Data from admissions service Ucas, 15 days after results of school-leaving qualifications, show that British students now account for 89 percent of placed applicants, up from 86 percent last year.

Analysis by education consultancy DataHE showed that this year would constitute the first increase in the share of British students since the late 2000s.

This year also saw a record number of British applicants placed on results day, although DataHE estimates that, following a quiet clearing period, the final number of students will be about 450,000 to 460,000 -- similar to the 2020 total of 454,000 but still an increase over 2019 numbers.

However, 2021 saw a 59 percent drop in E.U. students placed at a British university two weeks after results day, from 27,510 to 11,390. Numbers of non-E.U. international students have gone up by 7 percent so far this year, to 44,240 in total.

“E.U. student numbers are set to plunge this year to levels not seen for decades,” said Mark Corver, co-founder of DataHE and a former director of analysis and research at Ucas.

His analysis found that there were notable falls of about 80 percent in recruitment from countries such as Poland and Bulgaria. Following Brexit, this autumn is the first year that students from the E.U. will have to pay full international fees.

The drop in E.U. students is stark in Scotland, where they have gone from paying no fees to being charged international fees. The number of E.U. students in Scottish institutions dropped by 64 percent, from 3,700 to 1,320.

The drop has corresponded with an increase in Scottish students getting places at Scottish universities, whose student numbers are capped. This year, Scottish students will make up 74 percent of Scotland’s university population, compared with 71 percent last year.

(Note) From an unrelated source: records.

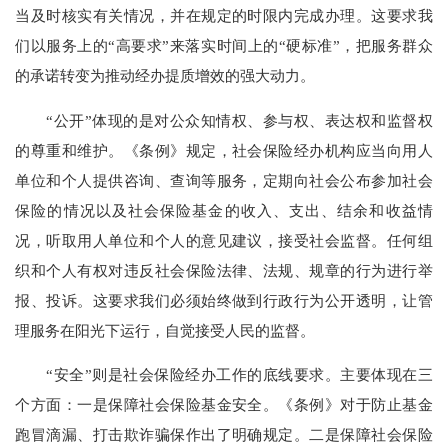
当及时核实有关情况，并在规定的时限内完成办理。这要求我
们以服务上的“高要求”来落实时间上的“硬标准”，把服务群众
的承诺转变为推动经办提质增效的强大动力。
“公开”体现的是对公众知情权、参与权、表达权和监督权
的尊重和维护。《条例》规定，社会保险经办机构应当向用人
单位和个人提供咨询、查询等服务，定期向社会公布参加社会
保险的情况以及社会保险基金的收入、支出、结余和收益情
况，听取用人单位和个人的意见建议，接受社会监督。任何组
织和个人有权对违反社会保险法律、法规、规章的行为进行举
报、投诉。这要求我们必须始终做到行政行为公开透明，让管
理服务在阳光下运行，自觉接受人民的监督。
“安全”则是社会保险经办工作的底线要求。主要体现在三
个方面：一是保障社会保险基金安全。《条例》对于防止基金
跑冒滴漏、打击欺诈骗保作出了明确规定。二是保障社会保险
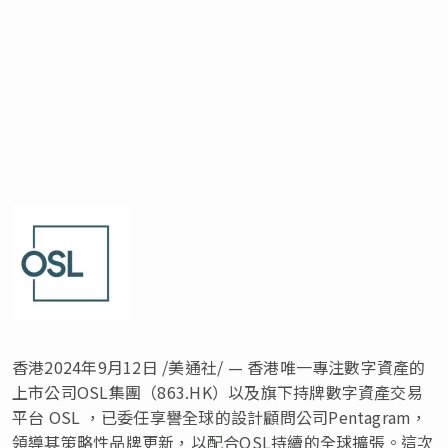
香港
2024年9月12日
/美通社/ — 香港唯一專注數字資產的
上市公司OSL集團（863.HK）以及旗下持牌數字資產交易
平台 OSL ，已委任享譽全球的設計顧問公司Pentagram，
領導其策略性品牌更新，以配合OSL持續的全球擴張。這次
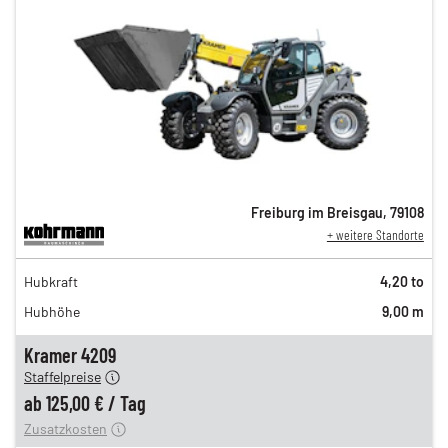
Freiburg im Breisgau
,
79108
+ weitere Standorte
216,00 €
Hubkraft
4,20 to
180,00 €
Hubhöhe
9,00 m
150,00 €
n
125,00 €
Kramer 4209
Staffelpreise
ung
12,00 €
ab
125,00 €
/
Tag
Zusatzkosten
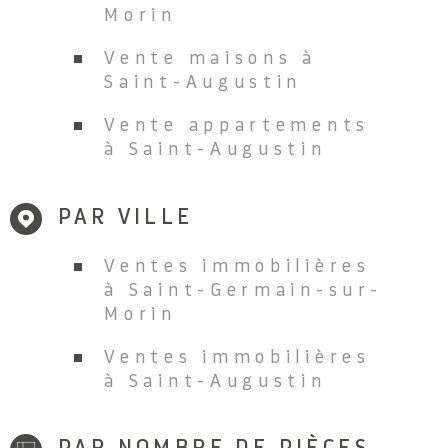
Morin
Vente maisons à
Saint-Augustin
Vente appartements
à Saint-Augustin
PAR VILLE
Ventes immobilières
à Saint-Germain-sur-
Morin
Ventes immobilières
à Saint-Augustin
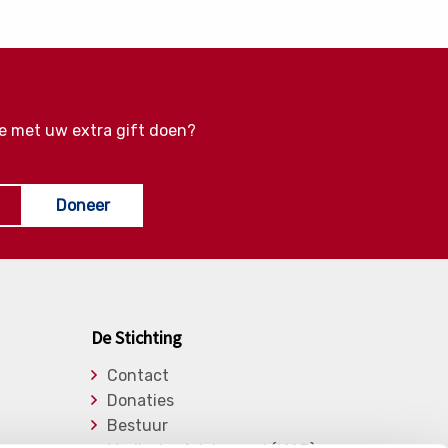
e met uw extra gift doen?
Doneer
De Stichting
Contact
Donaties
Bestuur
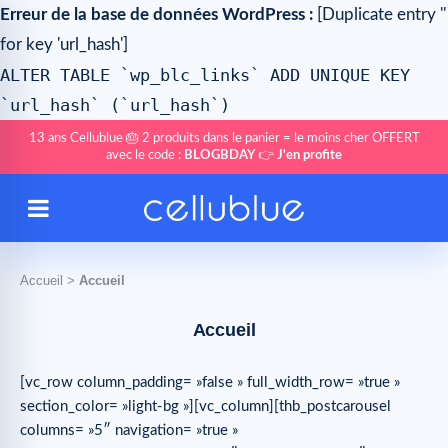
Erreur de la base de données WordPress :
[Duplicate entry ''
for key 'url_hash']
ALTER TABLE `wp_blc_links` ADD UNIQUE KEY
`url_hash` (`url_hash`)
13 ans Cellublue 🎂 2 produits dans le panier = le moins cher OFFERT
avec le code :
BLOGBDAY
👉
J'en profite
Accueil
>
Accueil
Accueil
[vc_row column_padding= »false » full_width_row= »true »
section_color= »light-bg »][vc_column][thb_postcarousel
columns= »5″ navigation= »true »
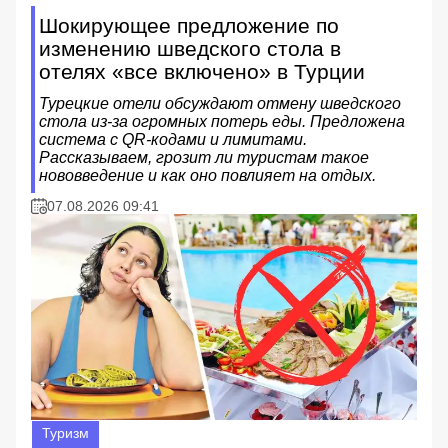
Шокирующее предложение по
изменению шведского стола в
отелях «все включено» в Турции
Турецкие отели обсуждают отмену шведского
стола из-за огромных потерь еды. Предложена
система с QR-кодами и лимитами.
Рассказываем, грозит ли туристам такое
нововведение и как оно повлияет на отдых.
07.08.2026 09:41
Туризм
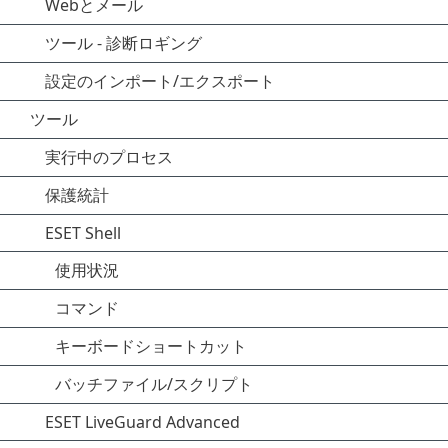
Webとメール
ツール - 診断ロギング
設定のインポート/エクスポート
ツール
実行中のプロセス
保護統計
ESET Shell
使用状況
コマンド
キーボードショートカット
バッチファイル/スクリプト
ESET LiveGuard Advanced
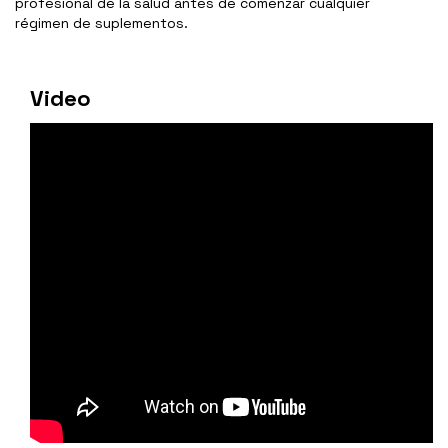
profesional de la salud antes de comenzar cualquier
régimen de suplementos.
Video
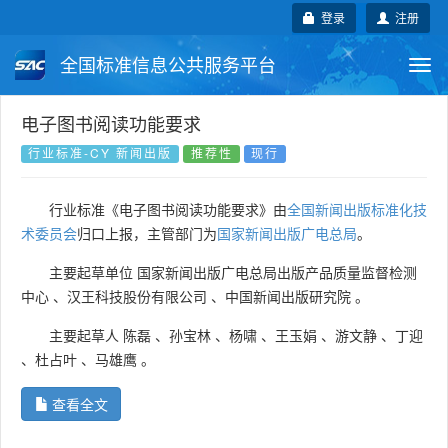
登录
注册
全国标准信息公共服务平台
Togg
navi
国家标准
行业标准
地方标准
电子图书阅读功能要求
行业标准-CY 新闻出版
推荐性
现行
团体标准
企业标准
国际标准
行业标准《电子图书阅读功能要求》由
全国新闻出版标准化技
国外标准
技术委员会
术委员会
归口上报，主管部门为
国家新闻出版广电总局
。
主要起草单位
国家新闻出版广电总局出版产品质量监督检测
中心
、
汉王科技股份有限公司
、
中国新闻出版研究院
。
主要起草人
陈磊
、
孙宝林
、
杨啸
、
王玉娟
、
游文静
、
丁迎
、
杜占叶
、
马雄鹰
。
查看全文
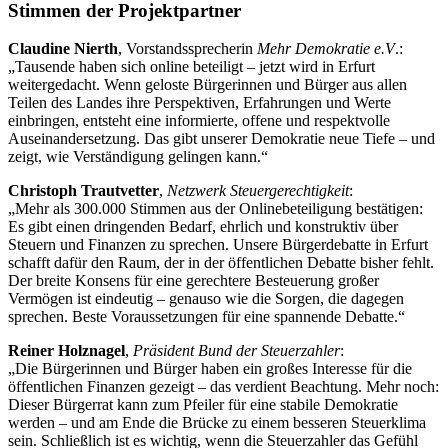
Stimmen der Projektpartner
Claudine Nierth
, Vorstandssprecherin
Mehr Demokratie e.V
.:
„Tausende haben sich online beteiligt – jetzt wird in Erfurt
weitergedacht. Wenn geloste Bürgerinnen und Bürger aus allen
Teilen des Landes ihre Perspektiven, Erfahrungen und Werte
einbringen, entsteht eine informierte, offene und respektvolle
Auseinandersetzung. Das gibt unserer Demokratie neue Tiefe – und
zeigt, wie Verständigung gelingen kann.“
Christoph Trautvetter
,
Netzwerk Steuergerechtigkeit
:
„Mehr als 300.000 Stimmen aus der Onlinebeteiligung bestätigen:
Es gibt einen dringenden Bedarf, ehrlich und konstruktiv über
Steuern und Finanzen zu sprechen. Unsere Bürgerdebatte in Erfurt
schafft dafür den Raum, der in der öffentlichen Debatte bisher fehlt.
Der breite Konsens für eine gerechtere Besteuerung großer
Vermögen ist eindeutig – genauso wie die Sorgen, die dagegen
sprechen. Beste Voraussetzungen für eine spannende Debatte.“
Reiner Holznagel
,
Präsident Bund der Steuerzahler
:
„Die Bürgerinnen und Bürger haben ein großes Interesse für die
öffentlichen Finanzen gezeigt – das verdient Beachtung. Mehr noch:
Dieser Bürgerrat kann zum Pfeiler für eine stabile Demokratie
werden – und am Ende die Brücke zu einem besseren Steuerklima
sein. Schließlich ist es wichtig, wenn die Steuerzahler das Gefühl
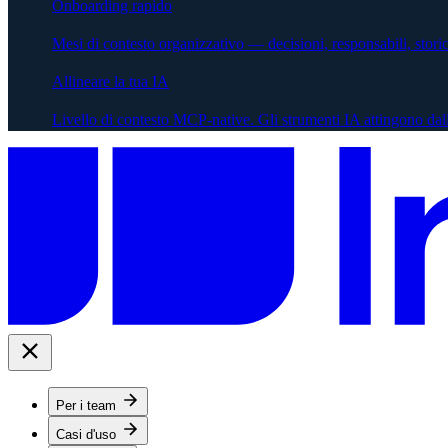
Onboarding rapido
Mesi di contesto organizzativo — decisioni, responsabili, stor
Allineare la tua IA
Livello di contesto MCP-native. Gli strumenti IA attingono dal
Per i team
Casi d'uso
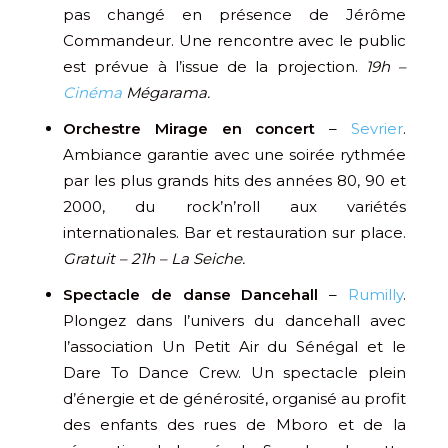
pas changé en présence de Jérôme
Commandeur. Une rencontre avec le public
est prévue à l’issue de la projection.
19h –
Cinéma
Mégarama.
Orchestre Mirage en concert
–
Sevrier
.
Ambiance garantie avec une soirée rythmée
par les plus grands hits des années 80, 90 et
2000, du rock’n’roll aux variétés
internationales. Bar et restauration sur place.
Gratuit – 21h – La Seiche.
Spectacle de danse Dancehall
–
Rumilly
.
Plongez dans l’univers du dancehall avec
l’association Un Petit Air du Sénégal et le
Dare To Dance Crew. Un spectacle plein
d’énergie et de générosité, organisé au profit
des enfants des rues de Mboro et de la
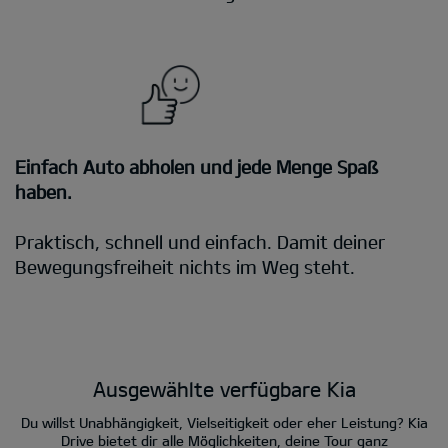
Einfach Auto abholen und jede Menge Spaß
haben.
Praktisch, schnell und einfach. Damit deiner
Bewegungsfreiheit nichts im Weg steht.
Ausgewählte verfügbare Kia
Du willst Unabhängigkeit, Vielseitigkeit oder eher Leistung? Kia
Drive bietet dir alle Möglichkeiten, deine Tour ganz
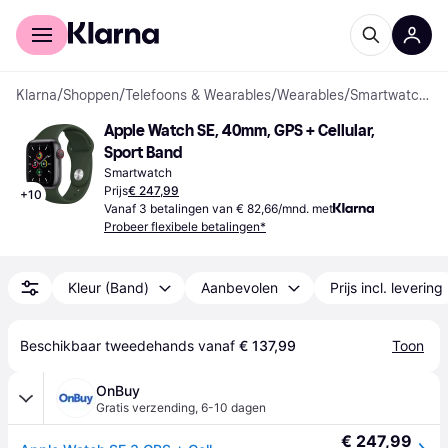
Voor shoppers
Voor bedrijven
Klarna
/
Shoppen
/
Telefoons & Wearables
/
Wearables
/
Smartwatches
Apple Watch SE, 40mm, GPS + Cellular, 
Sport Band
Smartwatch
Prijs
€ 247,99
+
10
Vanaf 3 betalingen van € 82,66/mnd. met
Probeer flexibele betalingen*
Kleur (Band)
Aanbevolen
Prijs incl. levering
Beschikbaar tweedehands vanaf 
€ 137,99
Toon
OnBuy
Gratis verzending
,
6-10 dagen
€ 247,99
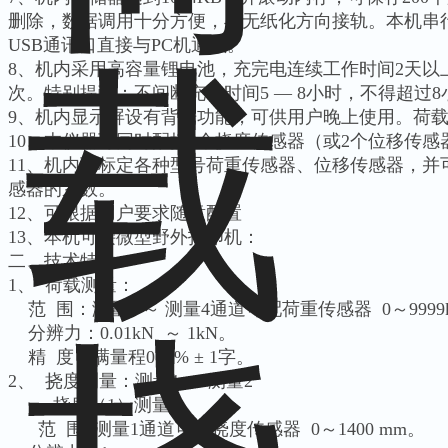
删除，数据调用十分方便，与无纸化方向接轨。本机串
USB通讯口直接与PC机通讯。
8、机内采用高容量锂电池，充完电连续工作时间2天以上
次。特别提醒：不间断充电时间5 — 8小时，不得超过8
9、机内显示屏设有背光功能，可供用户晚上使用。荷
10、本仪器可同时配接2个挠度传感器（或2个位移传感
11、机内可标定各种型号荷重传感器、位移传感器，并可
感器的系数。
12、可根据用户要求随意配置
13、本机可接微型野外打印机：
二、技术特性：
1、 荷载测量：
范 围：测量1 ～ 测量4通道可配荷重传感器 0～999
分辨力：0.01kN ～ 1kN。
精 度：满量程0.5 % ± 1字。
2、 挠度测量：测量1 ～ 测量2
挠度（1）测量：
范 围: 测量1通道可配挠度传感器 0～1400 mm。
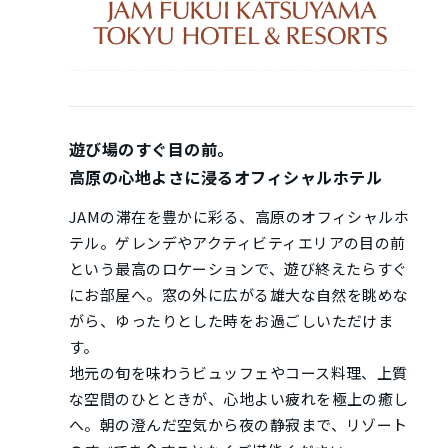
遊び場のすぐ目の前。
高原の心地よさに浸るオフィシャルホテル
JAMの滞在を豊かに彩る、高原のオフィシャルホ
テル。ゲレンデやアクティビティエリアの目の前
という最高のロケーションで、遊び終えたらすぐ
にお部屋へ。窓の外に広がる雄大な自然を眺めな
がら、ゆったりとした時をお過ごしいただけま
す。
地元の旬を味わうビュッフェやコース料理、上質
な空間のひとときが、心地よい疲れを極上の癒し
へ。朝の澄んだ空気から夜の静寂まで、リゾート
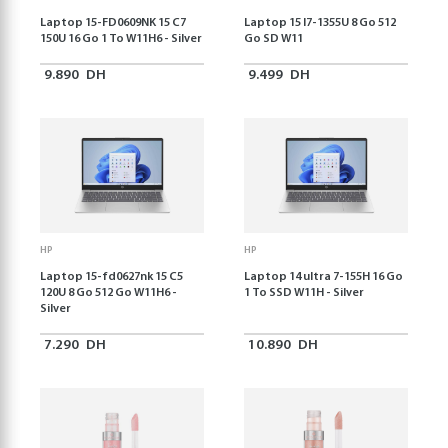
Laptop 15-FD0609NK 15 C7
Laptop 15 I7-1355U 8 Go 512
150U 16 Go 1 To W11H6 - Silver
Go SD W11
9.890
DH
9.499
DH
HP
HP
Laptop 15-fd0627nk 15 C5
Laptop 14 ultra 7-155H 16 Go
120U 8 Go 512 Go W11H6 -
1 To SSD W11H - Silver
Silver
7.290
DH
10.890
DH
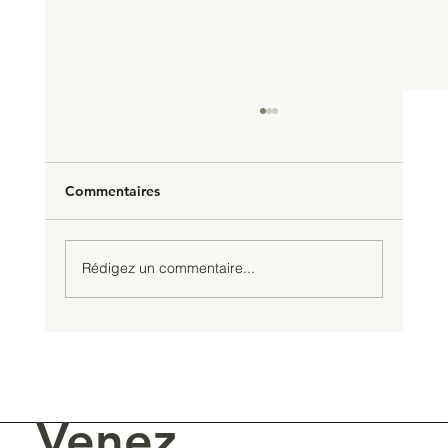
Commentaires
Rédigez un commentaire...
Un Mondial de Bruxelles en or et en
argent
Venez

For finance directors, the fall in E.U. numbers may not be as bad as it appears, due to the massive fees they now pay as international students, Corver said.

“One of the things we’ve said [to universities] is that we expect U.K. students to become more important to volumes, finances and so on, because demand is likely to grow faster here than elsewhere,” he added.

Nick Hillman, director of the Higher Education Policy Institute, said that while there were some positives -- particularly in Scotland, where there has been a mismatch between supply and demand for local applicants for years -- there were concerns about future changes in international proportions.

“I’m clearly pleased that lots of British students are going to get the benefit of attending university, but the balances are a worry,” he said. “One reason is that all educational settings, including universities, are best when there’s a diverse body of students. You learn from sitting next to people from other cultures, other backgrounds, speaking other languages.”

He added that this was particularly important as Britain was “catastrophically bad” at teaching modern languages and benefits from having European linguists studying and then staying to teach in Britain.

“I also worry that it will impact on the socioeconomic breakdown of students, with only the richest European students able to study here,” he added. “Brexit and COVID have led to the erection of national boundaries unseen before.”